Increased government revenues resulting from the impact of higher prices on receipts from VAT, excises and carbon emissions taxes should help finance higher government expenditures for assistance to households and businesses. In addition, entities that have profited from the pandemic and the energy crisis such as health clinics and pharmaceutical importers and producers and distributors of fuel products should be taxed more heavily so as to contribute significantly to stretched government finances.
 On August 27, 2022 the price of European natural gas spiraled to a “peak” level of 343 euro per megawatt hour, that is an astounding ten times the level of a year ago and that currently in the United States.

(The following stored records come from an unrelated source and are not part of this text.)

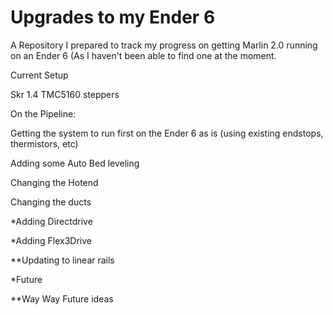 # Upgrades to my Ender 6

A Repository I prepared to track my progress on getting Marlin 2.0 running on an Ender 6 (As I haven't been able to find one at the moment.

Current Setup

Skr 1.4
TMC5160 steppers

On the Pipeline:

Getting the system to run first on the Ender 6 as is (using existing endstops, thermistors, etc)

Adding some Auto Bed leveling

Changing the Hotend

Changing the ducts

*Adding Directdrive

*Adding Flex3Drive

**Updating to linear rails 

*Future

**Way Way Future ideas

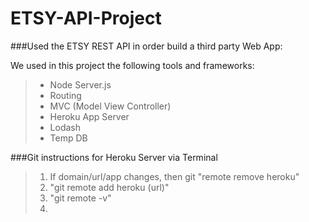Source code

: ETSY-API-Project
=================

###Used the ETSY REST API in order build a third party Web App:


We used in this project the following tools and frameworks:
>- Node Server.js
>- Routing
>- MVC (Model View Controller)
>- Heroku App Server
>- Lodash
>- Temp DB

###Git instructions for Heroku Server via Terminal


>1. If domain/url/app changes, then git "remote remove heroku"
>2. "git remote add heroku (url)"
>3. "git remote -v"
>4. 
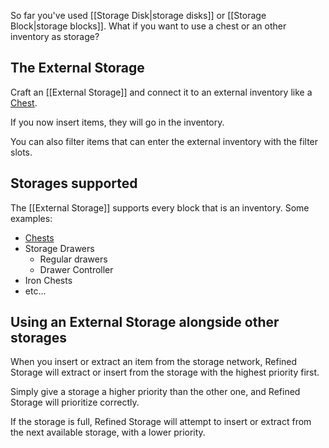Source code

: So far you've used [[Storage Disk|storage disks]] or [[Storage Block|storage blocks]]. What if you want to use a chest or an other inventory as storage?

## The External Storage
Craft an [[External Storage]] and connect it to an external inventory like a [Chest](https://minecraft.gamepedia.com/Chest).

If you now insert items, they will go in the inventory.

You can also filter items that can enter the external inventory with the filter slots.

## Storages supported
The [[External Storage]] supports every block that is an inventory. Some examples:

- [Chests](https://minecraft.gamepedia.com/Chest)
- Storage Drawers
  - Regular drawers
  - Drawer Controller
- Iron Chests
- etc...

## Using an External Storage alongside other storages
When you insert or extract an item from the storage network, Refined Storage will extract or insert from the storage with the highest priority first.

Simply give a storage a higher priority than the other one, and Refined Storage will prioritize correctly.

If the storage is full, Refined Storage will attempt to insert or extract from the next available storage, with a lower priority.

 TARGET2 is the real-time gross settlement system operated by the Eurosystem of central banks. Under this system central banks and commercial banks can submit payment orders in euro to TARGET2, where they are processed and settled in central bank money. A major objective of TARGET2 is to ensure the efficient processing of cross-border payments in euro.
 See for example, Manison, Leslie and Savvides, Savvakis (2017) “Neglect private debt at the economy’s peril”, World Economics Journal, Vol. 18, No. 1, January-March.